La troisième recommandation préconise des processus itératifs d’assurance qualité et une publication progressive. Elle repose sur la perspective selon laquelle la traduction de la Bible est un processus durable et continu, enraciné dans l’Église. Il s’agit d’une activité omniprésente et itérative, dans la mesure où le peuple de Dieu, partout dans le monde, cherche à contextualiser la parole de Dieu, permettant ainsi à Dieu de parler avec une puissance transformatrice à chaque nouvelle génération. Dans cette perspective, la traduction de la Bible peut être considérée comme une roue qui tourne sans cesse, avec des cycles continus de rédaction, d’utilisation et de révision au sein de l’Église et de la communauté, même si ces cycles comportent certains points de contrôle. Cela contraste avec une approche plus linéaire de la traduction de la Bible, dans laquelle des étapes particulières sont suivies pour atteindre un objectif final.

Le modèle linéaire peut conduire à une orientation vers le produit, l’évaluation étant basée presque exclusivement sur une séquence linéaire de contrôles de qualité jusqu’à ce que le produit soit terminé, y compris des contrôles par l’équipe, par la communauté et par des consultants. Ces contrôles se concentrent souvent sur les qualités du produit, cherchant à garantir les normes les plus élevées possibles en matière de fiabilité ou d’exactitude par rapport à la source, dans l’utilisation d’un langage naturel et attrayant, compréhensible par les utilisateurs visés, et dans la conformité au cahier des charges du produit. Cette approche de l’assurance qualité peut être compliquée par des facteurs de rareté, les projets devant être réalisés dans le respect de certaines contraintes : temps limité (en raison de la durée de vie naturelle du personnel clé ou de l’obligation d’atteindre des objectifs à une date donnée) ou finances limitées (par exemple, crainte de ne disposer que des fonds nécessaires pour payer les traducteurs ou d’un financement suffisant pour garantir un seul tirage).
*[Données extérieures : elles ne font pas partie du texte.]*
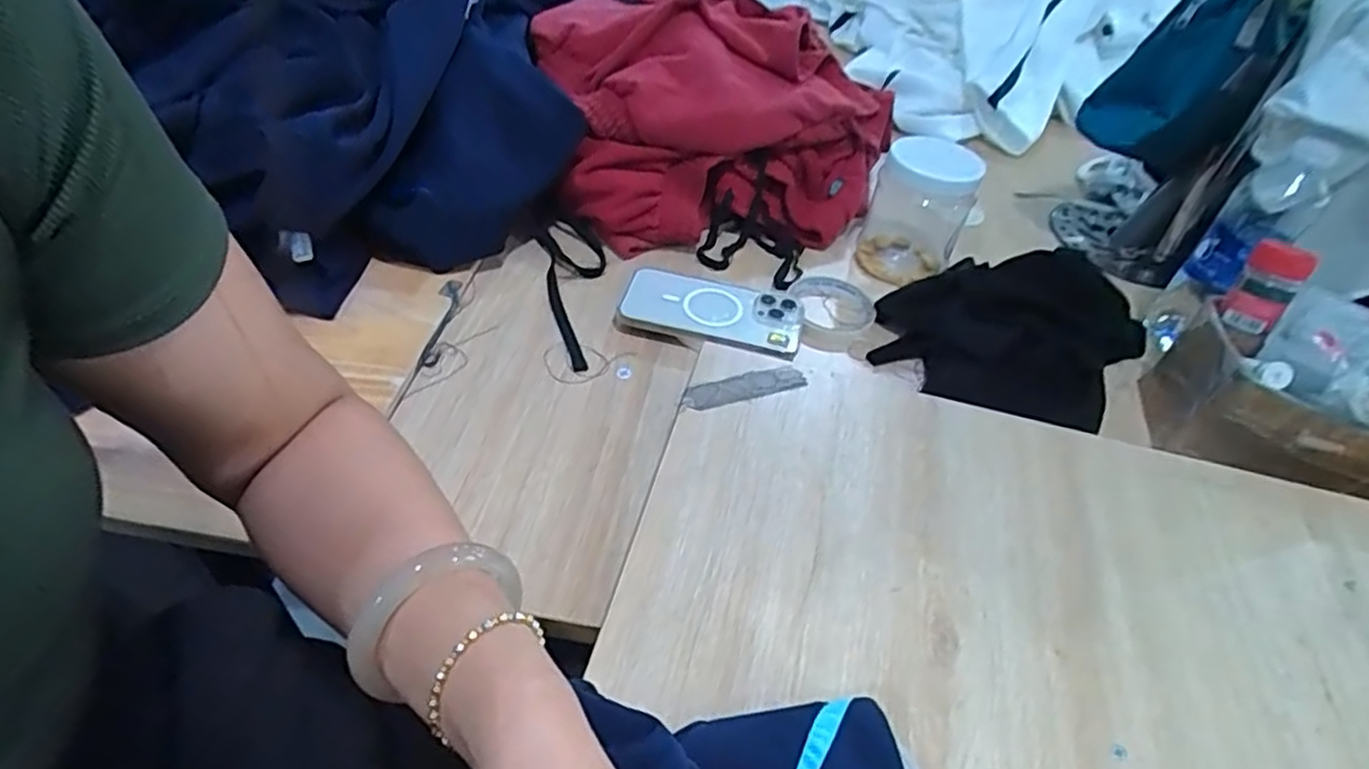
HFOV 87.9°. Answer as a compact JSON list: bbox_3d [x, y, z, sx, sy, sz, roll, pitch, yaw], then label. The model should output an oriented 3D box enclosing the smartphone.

Dans le modèle itératif, l’évaluation doit aller au-delà de la simple vérification que le produit a atteint le niveau de qualité requis pour être considéré comme « terminé », et inclure l’assurance de la qualité du processus en cours et la disponibilité de ressources (humaines et financières) et d’un soutien suffisants pour que le processus se poursuive à l’avenir. Il peut être nécessaire de repenser les frontières traditionnelles entre les activités de « traduction » et d’« engagement envers les Écritures ». La rédaction et la révision se poursuivent-elles au sein de l’Église et de la communauté ? Si ce n’est pas le cas, où se trouvent les obstacles ? Les nouveaux traducteurs acquièrent-ils les compétences, les attitudes et les connaissances nécessaires pour assurer la continuité de la traduction pour la prochaine génération ? Des ressources appropriées sont-elles disponibles et sont-elles utilisées efficacement ? Les traductions sont-elles utilisées, mises en pratique et améliorées grâce à des révisions itératives ?
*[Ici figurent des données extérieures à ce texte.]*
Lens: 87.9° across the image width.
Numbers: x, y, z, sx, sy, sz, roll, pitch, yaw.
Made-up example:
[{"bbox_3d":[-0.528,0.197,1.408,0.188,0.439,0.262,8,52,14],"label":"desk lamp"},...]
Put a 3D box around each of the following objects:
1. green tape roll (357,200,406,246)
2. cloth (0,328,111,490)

Plusieurs de ces points sont repris dans la quatrième recommandation du laboratoire d’innovation, qui met l’accent sur l’existence de processus itératifs continus, les liens avec d’autres membres d’un réseau de soutien et de formation continue, et l’utilisation active des Écritures comme indicateurs de qualité, au-delà de la simple réalisation de produits textuels.

Lorsque des consultants sont impliqués dans la traduction de la Bible, ils doivent donc être équipés non seulement pour s’exprimer sur la qualité des produits, mais aussi pour soutenir le développement de la communauté d’assurance qualité qui entoure et anime le projet de traduction. Comme ces consultants cherchent à servir l’Église dans ses processus de traduction itératifs et multimodaux, cela nécessite une réflexion approfondie sur l’étendue des services qui peuvent être offerts (au-delà de la simple « vérification ») et sur la manière dont ces services sont proposés aux communautés locales chargées de l’assurance qualité.


[1] La quatrième recommandation du Laboratoire concernait « la réalisation des objectifs d’accès universel à la traduction de la Bible dans les Églises » et mettait moins l’accent sur les processus d’assurance qualité.